In the military the term “God Squad” is sometimes used to represent an elite group or a group of leaders formed into one fighting element. This would be a very experienced force, those capable of nearly any mission; a veteran group with unlimited capabilities.
This weekend the Minnesota Wild Hockey Club took part in one of our outdoor team building exercises; this mission was codenamed Operation: “Urgent Fury” (this was the name of the US Forces operation onto the island of Grenada to rescue college students in 1983.)
The Wild had four assault squads for their exercise; three of the squads were complied of the players, while the fourth squad or “God Squad” was comprised entirely of the coaches and staff.
The coaches and staff are all fit individuals, but the daily physicality of being an athlete in the National Hockey League is not their main assignment. They are there to plan, prepare, coach, train, mentor, provide treatment and lead these men. Believe me, I’ve spent many weeks with them in the past; the staff works extremely hard, as well as shouldering most of the burden of the organization.
The God Squad did a fantastic job! In four simulated combat & technical missions they scored a first place in one event and no lower than third place in the remaining events.
The God Squad shared blood and sweat with the men under their charge and their actions in this operation sent clear messages to the team. First and foremost it shows the men that their leaders are prepared to battle with them side by side in the mud and more importantly they are willing to “embrace the suck” that they are going through. The leadership isn’t just telling their men to go and fight, rather they are doing it together in the “one team – one fight” concept.
Secondly is shows the men that the warrior-instinct and spirit is alive and well in the leadership, and despite that role the leaders are mentally and physically ready to pick up the sword and defend the arena if called upon.
Not only did the Minnesota Wild players receive a great assessment on their performance from our cadre; the God Squad received equally high marks as well! Hooah!

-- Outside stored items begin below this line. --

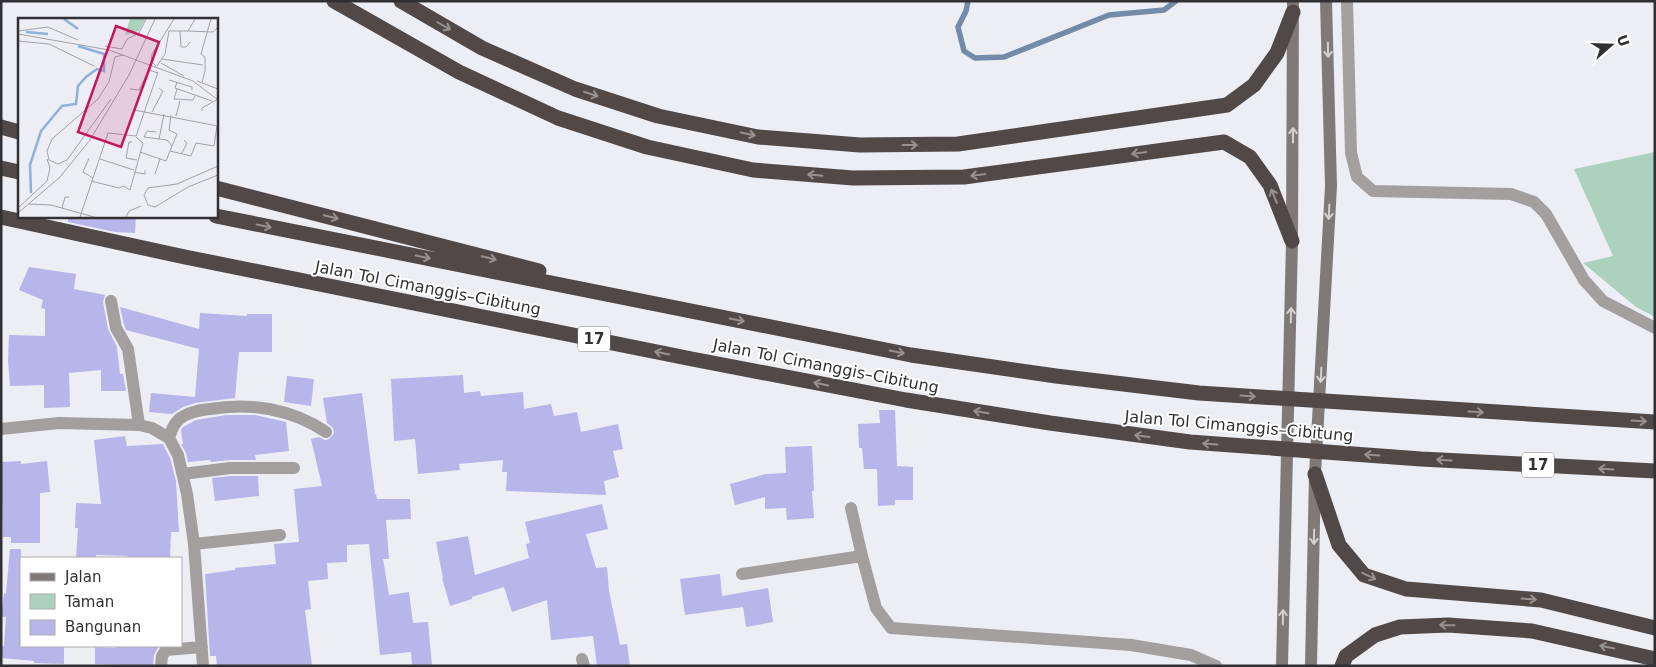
<svg xmlns="http://www.w3.org/2000/svg" width="1656" height="667" viewBox="0 0 1656 667" font-family="'DejaVu Sans',sans-serif">
<rect width="100%" height="100%" fill="#ededf4"/>
<path fill="#acd1be" d="M1655 152V317L1636 307 1583 263 1613 256 1574 169Z"/>
<g fill="none" stroke-linecap="round" stroke-linejoin="round">
<path stroke="#728ba9" stroke-width="5.5" d="M968 1 966 11 958 27 964 51 975 58 1004 57 1109 15 1164 10 1176 1"/>
</g>
<path fill="#b7b5e9" d="M68 216H136L135 233 115 232 68 222Z
M29 267 76 274 74 289 105 295 103 302 108 329 117 347 120 374H123L126 391H101V370L69 373 70 407 44 408V385L10 386 8 360 9 335 45 336V309L41 308 43 300 19 290Z
M120 307 199 329 200 313 247 316V314H272V352H239L235 398 195 403 183 407 172 414 149 412 151 393 195 397 199 349 126 330 124 325Z
M463 375 464 393 480 391 481 396 523 392 524 409 551 404 554 416 577 412 581 432 618 424 623 449 613 451 619 477 604 481 606 495 506 491 507 472H502L503 460 459 464 460 470 418 474 415 439 394 441 391 379Z
M287 376 314 379 311 406 284 402Z
M362 393 375 494H376L377 499H410L411 519 386 520 389 559H383L389 595 409 592 413 623 428 622 432 666H412L411 652 380 655 369 544 347 545V562L327 563 328 579 308 581 311 609 305 610 312 666H217L216 656H210L205 574 235 570V568L276 564 274 544 299 542 294 489 322 486 311 439 319 437 325 440 329 439 334 433 333 428 327 423 323 398Z
M879 410H895L897 466 913 467V500H895V505L878 506 877 469H864L862 448H859L858 424 880 423Z
M226 415H255L286 422 289 451 255 455 256 460H230L211 462 210 460 188 462 186 453 181 444H183L181 430 183 427 196 420Z
M125 436 127 446 163 444 170 458 176 481 179 532H171L170 558H128V556L96 555V558H76L78 528H75L76 503 101 504 94 440Z
M812 446 814 491H812L814 518 787 520 786 508 765 509V497L735 505 730 484 766 474 786 473 785 447Z
M21 461V464L47 461 50 492 40 493V543H11V537H3L1 462Z
M231 476H258L259 496 215 501 212 478Z
M602 504 608 529 586 534 596 568 607 567 609 591 620 645 627 644 630 666H597L593 636 551 640 547 600 512 612 504 587 472 597V599L450 606 442 578H443L436 542 468 536 475 575 529 558 526 544 530 543 525 522Z
M10 549H21V646H64V664L34 663V661L1 658V646H4L6 617H1L4 593 6 594Z
M720 574 722 596 768 588 773 622 746 627 743 607 685 615 680 579Z
M116 646H159L154 655 153 666 95 664V647L116 648Z"/>
<g fill="none" stroke-linecap="round" stroke-linejoin="round">
<path stroke="#a39f9e" stroke-width="12" d="M1347 1 1351 153 1357 177 1373 191 1511 194 1534 202 1546 214 1584 280 1603 301 1655 328
M111 301 116 328 128 349 139 425
M1 429 59 423 139 425 152 428 169 438 178 455 187 494 194 544 203 666
M169 438C172 429 175 420 184 416 192 411 201 410 210 409 250 402 292 409 326 432
M183 474 230 468H294
M851 508 862 556 876 608 891 628 1131 645 1191 655 1216 666
M194 544 280 535
M742 574 862 556
M582 659 584 666
M161 666 162 656 166 650 202 647"/>
<path stroke="#7f7a78" stroke-width="12" d="M1282 666 1292 241 1293 1
M1311 666 1315 474 1331 186 1326 1"/>
<path stroke="#504947" stroke-width="15" d="M334 1 459 72 558 118 647 147 753 170 853 178 964 177 1224 142 1250 157 1270 185 1292 241
M401 1 482 48 575 89 658 116 758 137 860 145 958 144 1227 105 1254 85 1277 53 1293 12
M1 127 19 132
M1 168 19 172
M216 188 539 271
M216 216 911 355 1056 376 1199 393 1655 422
M1 217 185 257 692 359 906 400 1050 423 1190 442 1421 459 1655 471
M1315 474 1339 545 1364 575 1406 589 1541 600 1655 628
M1342 666 1346 656 1375 635 1400 627 1448 625 1532 631 1655 659"/>
</g>
<defs><path id="oneway-shaft" d="M-6 0H5M1.5-3L5.5 0L1.5 3" fill="none" stroke-width="1.6" stroke-linecap="round" stroke-linejoin="round" transform="scale(1.25)"/></defs>
<g stroke="#969291">
<use href="#oneway-shaft" transform="translate(444 26) rotate(30)"/>
<use href="#oneway-shaft" transform="translate(591 94) rotate(18)"/>
<use href="#oneway-shaft" transform="translate(748 134) rotate(12)"/>
<use href="#oneway-shaft" transform="translate(910 145)"/>
<use href="#oneway-shaft" transform="translate(1139 153) rotate(172)"/>
<use href="#oneway-shaft" transform="translate(815 175) rotate(-175)"/>
<use href="#oneway-shaft" transform="translate(978 175) rotate(172)"/>
<use href="#oneway-shaft" transform="translate(1274 196) rotate(-112)"/>
<use href="#oneway-shaft" transform="translate(331 217) rotate(14)"/>
<use href="#oneway-shaft" transform="translate(264 226) rotate(11)"/>
<use href="#oneway-shaft" transform="translate(423 257) rotate(11)"/>
<use href="#oneway-shaft" transform="translate(489 258) rotate(14)"/>
<use href="#oneway-shaft" transform="translate(737 320) rotate(11)"/>
<use href="#oneway-shaft" transform="translate(897 352) rotate(11)"/>
<use href="#oneway-shaft" transform="translate(662 353) rotate(-169)"/>
<use href="#oneway-shaft" transform="translate(821 384) rotate(-169)"/>
<use href="#oneway-shaft" transform="translate(1248 396) rotate(4)"/>
<use href="#oneway-shaft" transform="translate(981 412) rotate(-171)"/>
<use href="#oneway-shaft" transform="translate(1476 412) rotate(3)"/>
<use href="#oneway-shaft" transform="translate(1639 421) rotate(3)"/>
<use href="#oneway-shaft" transform="translate(1142 436) rotate(-172)"/>
<use href="#oneway-shaft" transform="translate(1210 444) rotate(-176)"/>
<use href="#oneway-shaft" transform="translate(1372 455) rotate(-176)"/>
<use href="#oneway-shaft" transform="translate(1444 460) rotate(-177)"/>
<use href="#oneway-shaft" transform="translate(1606 469) rotate(-177)"/>
<use href="#oneway-shaft" transform="translate(1369 576) rotate(25)"/>
<use href="#oneway-shaft" transform="translate(1529 599) rotate(4)"/>
<use href="#oneway-shaft" transform="translate(1447 625) rotate(-179)"/>
<use href="#oneway-shaft" transform="translate(1607 647) rotate(-168)"/>
</g>
<g stroke="#d2d0d0">
<use href="#oneway-shaft" transform="translate(1328 50) rotate(89)"/>
<use href="#oneway-shaft" transform="translate(1293 135) rotate(-90)"/>
<use href="#oneway-shaft" transform="translate(1329 212) rotate(93)"/>
<use href="#oneway-shaft" transform="translate(1291 315) rotate(-89)"/>
<use href="#oneway-shaft" transform="translate(1321 375) rotate(93)"/>
<use href="#oneway-shaft" transform="translate(1314 537) rotate(91)"/>
<use href="#oneway-shaft" transform="translate(1283 617) rotate(-89)"/>
</g>
<g text-anchor="middle" dominant-baseline="central" stroke-width="4" stroke-linejoin="round" paint-order="stroke">
<g fill="#fff" stroke="#6f6f70" stroke-width="1">
<rect x="578" y="326.5" width="32" height="25" rx="4"/>
<rect x="1522" y="452.5" width="32" height="25" rx="4"/>
</g>
<g font-size="15" font-weight="bold" fill="#313133">
<text x="594" y="339">17</text>
<text x="1538" y="465">17</text>
</g>
<g font-size="16" fill="#313133" stroke="#fff">
<text transform="translate(428 288) rotate(11)">Jalan Tol Cimanggis–Cibitung</text>
<text transform="translate(826 366) rotate(11)">Jalan Tol Cimanggis–Cibitung</text>
<text transform="translate(1239 426) rotate(5)">Jalan Tol Cimanggis–Cibitung</text>
</g>
</g>
<g transform="translate(18 18)">
<rect width="200" height="200" fill="#ededf4"/>
<path d="M112 1H127L121 13 107 17Z" fill="#acd1be"/>
<path fill="none" stroke="#8eb1dc" stroke-width="2.5" d="M46 1 60 11M8 14 30 16M13 175 12 147 23 113 44 88 58 86 60 68 68 59 79 51 86 53V36L60 28"/>
<path fill="none" stroke="#a2a2a7" stroke-width="1" d="M0 13 30 9 60 22M162 13 163 29H168L172 24M170 13 195 14 200 9M0 16 91 32 175 63 200 82M0 23 31 26 76 48M87 28 104 31 109 21 121 15 128 1M144 41 185 47M143 45 166 58M138 48 133 43 134 36 156 1M139 48 147 36 151 13H170L177 1M151 62 174 69V72M179 63 200 71M159 64 157 70 194 83M184 65 187 53V39L183 36 193 1M112 71 121 72 131 52 140 55M159 71 156 81 175 82 177 78M93 81 49 142 40 146 31 142 29 133 34 121 80 81 91 64 97 39 105 37M116 92 200 108M184 93V90L200 81M134 94 145 73 141 70M153 97 151 112 159 116 154 128M158 98 162 83M126 119 129 113 138 114M141 121 146 96M114 124H111L108 140 119 142M152 133 173 138 178 125 196 128 199 108M122 134 148 143 154 128 149 122 126 119M164 135 169 125 166 122M71 140 65 154 75 160M82 141 116 152M116 154 127 156V152M137 156 142 141M73 163 101 170 106 168 112 172 125 125 118 119M170 169 200 157M170 169 137 189 130 187 126 177 130 170 159 166 200 148M11 186 33 187 76 199M0 190 29 163 32 150 29 141M44 190 47 179H51M0 195 42 159 72 122 111 57 137 1M62 199 90 115 118 118 140 54M108 199 111 193 123 188"/>
<path fill="#c2185b" fill-opacity="0.15" stroke="#c2185b" stroke-width="2.5" d="M98 8 141 24 103 129 60 114Z"/>
<rect width="200" height="200" fill="none" stroke="#313133" stroke-width="2.5"/>
</g>
<rect width="1656" height="667" fill="none" stroke="#313133" stroke-width="5"/>
<rect x="20" y="557" width="162" height="90" fill="#ffffff" stroke="#adadad"/>
<rect x="30" y="573" width="25" height="8" fill="#7f7a78" stroke="#adadad"/>
<text x="65" y="582" font-size="15" fill="#313133">Jalan</text>
<rect x="30" y="594" width="25" height="15" fill="#acd1be" stroke="#adadad"/>
<text x="65" y="607" font-size="15" fill="#313133">Taman</text>
<rect x="30" y="620" width="25" height="15" fill="#b7b5e9" stroke="#adadad"/>
<text x="65" y="632" font-size="15" fill="#313133">Bangunan</text>
<g transform="translate(1611 45) rotate(70)" stroke="#ffffff" stroke-width="4" paint-order="stroke">
<path d="M0-4L9 19L0 12L-9 19Z" fill="#313133"/>
<text y="-8" font-size="14" font-weight="bold" text-anchor="middle" fill="#313133">U</text>
</g>
</svg>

The lesson here is that all leaders, regardless of rank, position or authority, need to occasionally get out there and “embrace the suck.” Feel what the people under your charge feel, serve with them side by side. You will be surprised what you will learn and it provides the leader their own “compass check.”
I salute the Wild staff for getting out there and doing this mission; they set the tone for their organization as Warriors, Winners, Leaders & Survivors!
Have a great week! Keep moving forward and thanks for reading my blog!